• _Dataset entries_:

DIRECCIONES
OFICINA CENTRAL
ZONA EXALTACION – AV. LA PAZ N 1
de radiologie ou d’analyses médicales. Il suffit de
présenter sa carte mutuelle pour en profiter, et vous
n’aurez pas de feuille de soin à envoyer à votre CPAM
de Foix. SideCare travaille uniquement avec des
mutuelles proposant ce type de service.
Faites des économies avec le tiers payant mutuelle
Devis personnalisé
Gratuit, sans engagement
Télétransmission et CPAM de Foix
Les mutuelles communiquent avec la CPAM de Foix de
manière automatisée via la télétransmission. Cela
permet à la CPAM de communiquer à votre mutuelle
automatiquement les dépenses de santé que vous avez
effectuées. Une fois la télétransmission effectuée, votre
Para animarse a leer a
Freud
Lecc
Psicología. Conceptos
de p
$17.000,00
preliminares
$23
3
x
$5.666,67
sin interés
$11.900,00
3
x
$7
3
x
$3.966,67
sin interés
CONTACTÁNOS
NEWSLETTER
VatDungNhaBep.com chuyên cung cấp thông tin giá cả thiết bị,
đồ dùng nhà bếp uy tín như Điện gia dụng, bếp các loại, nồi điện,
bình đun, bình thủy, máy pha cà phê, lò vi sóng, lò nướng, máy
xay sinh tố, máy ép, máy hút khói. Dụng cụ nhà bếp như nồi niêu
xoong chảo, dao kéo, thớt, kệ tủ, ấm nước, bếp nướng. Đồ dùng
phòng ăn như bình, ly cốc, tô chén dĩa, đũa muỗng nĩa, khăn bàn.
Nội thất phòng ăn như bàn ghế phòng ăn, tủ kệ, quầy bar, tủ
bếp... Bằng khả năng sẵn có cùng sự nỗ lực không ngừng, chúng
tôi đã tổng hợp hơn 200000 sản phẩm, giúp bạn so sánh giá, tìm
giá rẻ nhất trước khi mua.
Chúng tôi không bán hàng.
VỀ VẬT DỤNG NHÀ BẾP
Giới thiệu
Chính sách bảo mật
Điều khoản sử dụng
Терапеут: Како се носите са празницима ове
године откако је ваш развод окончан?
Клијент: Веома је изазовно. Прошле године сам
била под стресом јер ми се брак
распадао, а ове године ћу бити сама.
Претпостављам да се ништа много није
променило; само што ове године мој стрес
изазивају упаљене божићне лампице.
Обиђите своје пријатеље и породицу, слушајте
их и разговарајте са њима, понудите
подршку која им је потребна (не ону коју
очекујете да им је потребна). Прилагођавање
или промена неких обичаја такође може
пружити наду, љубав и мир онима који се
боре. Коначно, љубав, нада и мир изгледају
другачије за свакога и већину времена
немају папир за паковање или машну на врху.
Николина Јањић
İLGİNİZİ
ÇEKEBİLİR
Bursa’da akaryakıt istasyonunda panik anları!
* * *
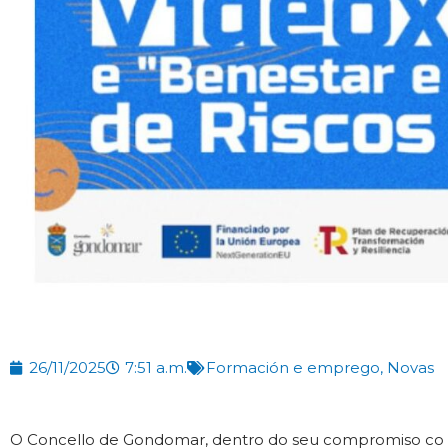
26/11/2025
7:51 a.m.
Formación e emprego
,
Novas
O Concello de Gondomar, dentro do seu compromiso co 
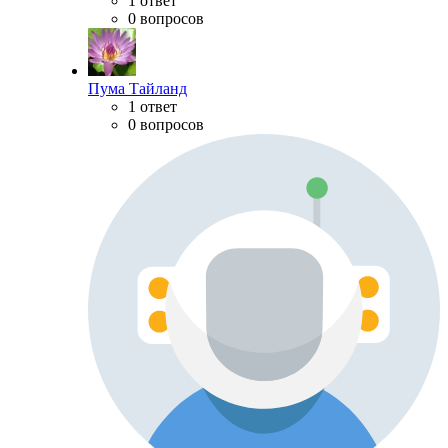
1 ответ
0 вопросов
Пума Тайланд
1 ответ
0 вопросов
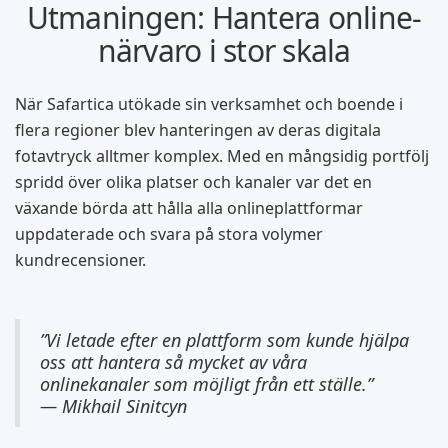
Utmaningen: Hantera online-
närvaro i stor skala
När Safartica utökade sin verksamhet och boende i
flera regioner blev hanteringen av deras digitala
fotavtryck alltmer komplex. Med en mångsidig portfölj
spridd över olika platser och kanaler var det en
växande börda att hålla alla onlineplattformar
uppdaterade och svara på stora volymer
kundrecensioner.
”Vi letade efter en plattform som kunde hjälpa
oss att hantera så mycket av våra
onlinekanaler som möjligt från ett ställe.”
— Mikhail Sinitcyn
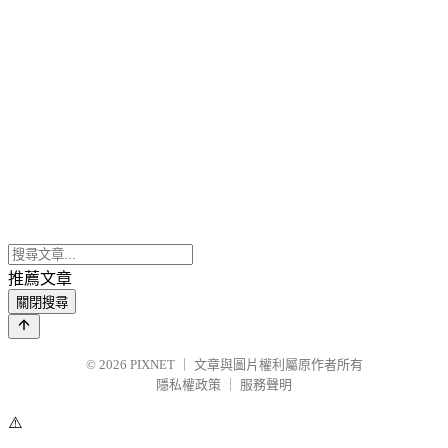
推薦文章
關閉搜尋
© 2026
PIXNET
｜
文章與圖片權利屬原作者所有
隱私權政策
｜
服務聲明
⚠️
==
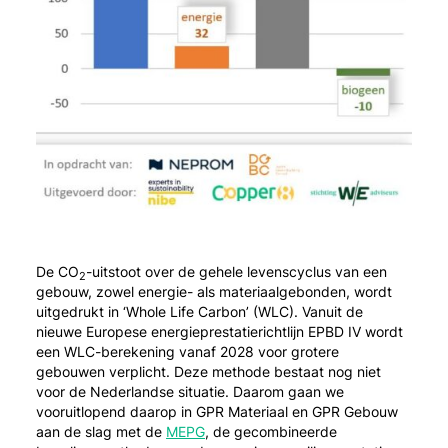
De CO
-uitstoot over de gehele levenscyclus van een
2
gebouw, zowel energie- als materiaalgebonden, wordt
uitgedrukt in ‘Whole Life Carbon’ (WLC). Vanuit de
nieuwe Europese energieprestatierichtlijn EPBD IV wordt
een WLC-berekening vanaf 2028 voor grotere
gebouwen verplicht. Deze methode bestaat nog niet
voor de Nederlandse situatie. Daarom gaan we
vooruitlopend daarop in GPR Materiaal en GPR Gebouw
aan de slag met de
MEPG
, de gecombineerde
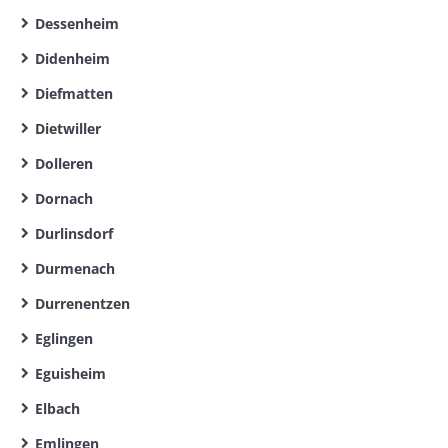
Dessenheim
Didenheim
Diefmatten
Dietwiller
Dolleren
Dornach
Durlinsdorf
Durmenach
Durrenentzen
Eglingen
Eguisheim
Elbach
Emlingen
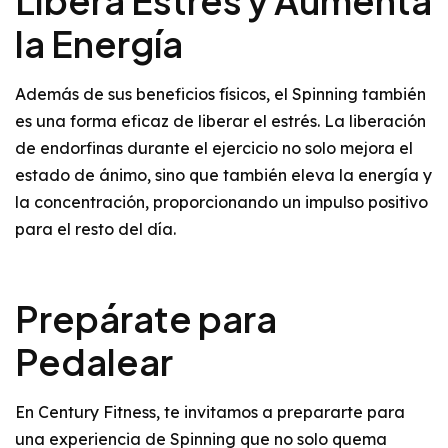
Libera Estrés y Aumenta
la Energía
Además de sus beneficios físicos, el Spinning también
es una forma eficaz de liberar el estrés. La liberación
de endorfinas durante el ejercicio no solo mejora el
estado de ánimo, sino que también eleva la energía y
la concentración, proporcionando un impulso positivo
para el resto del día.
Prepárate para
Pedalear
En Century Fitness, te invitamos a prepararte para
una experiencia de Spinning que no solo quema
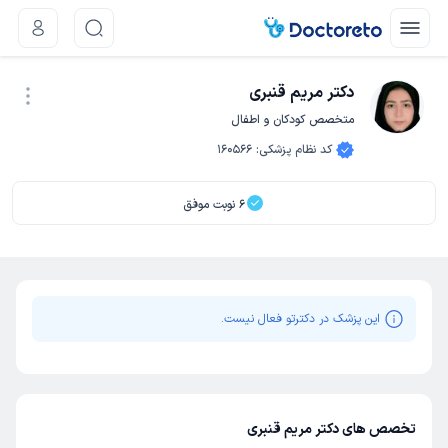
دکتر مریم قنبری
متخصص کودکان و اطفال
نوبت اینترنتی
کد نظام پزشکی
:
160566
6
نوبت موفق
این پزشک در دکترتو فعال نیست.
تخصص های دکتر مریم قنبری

• _Exercise aim_: Reproduce the data word for word, from the line with "DIRECCIONES" to the line with "Клијент: Веома је изазовно. Прошле године сам", including both of those lines.

• _Response to this task_:
DIRECCIONES
OFICINA CENTRAL
ZONA EXALTACION – AV. LA PAZ N 1
de radiologie ou d’analyses médicales. Il suffit de
présenter sa carte mutuelle pour en profiter, et vous
n’aurez pas de feuille de soin à envoyer à votre CPAM
de Foix. SideCare travaille uniquement avec des
mutuelles proposant ce type de service.
Faites des économies avec le tiers payant mutuelle
Devis personnalisé
Gratuit, sans engagement
Télétransmission et CPAM de Foix
Les mutuelles communiquent avec la CPAM de Foix de
manière automatisée via la télétransmission. Cela
permet à la CPAM de communiquer à votre mutuelle
automatiquement les dépenses de santé que vous avez
effectuées. Une fois la télétransmission effectuée, votre
Para animarse a leer a
Freud
Lecc
Psicología. Conceptos
de p
$17.000,00
preliminares
$23
3
x
$5.666,67
sin interés
$11.900,00
3
x
$7
3
x
$3.966,67
sin interés
CONTACTÁNOS
NEWSLETTER
VatDungNhaBep.com chuyên cung cấp thông tin giá cả thiết bị,
đồ dùng nhà bếp uy tín như Điện gia dụng, bếp các loại, nồi điện,
bình đun, bình thủy, máy pha cà phê, lò vi sóng, lò nướng, máy
xay sinh tố, máy ép, máy hút khói. Dụng cụ nhà bếp như nồi niêu
xoong chảo, dao kéo, thớt, kệ tủ, ấm nước, bếp nướng. Đồ dùng
phòng ăn như bình, ly cốc, tô chén dĩa, đũa muỗng nĩa, khăn bàn.
Nội thất phòng ăn như bàn ghế phòng ăn, tủ kệ, quầy bar, tủ
bếp... Bằng khả năng sẵn có cùng sự nỗ lực không ngừng, chúng
tôi đã tổng hợp hơn 200000 sản phẩm, giúp bạn so sánh giá, tìm
giá rẻ nhất trước khi mua.
Chúng tôi không bán hàng.
VỀ VẬT DỤNG NHÀ BẾP
Giới thiệu
Chính sách bảo mật
Điều khoản sử dụng
Терапеут: Како се носите са празницима ове
године откако је ваш развод окончан?
Клијент: Веома је изазовно. Прошле године сам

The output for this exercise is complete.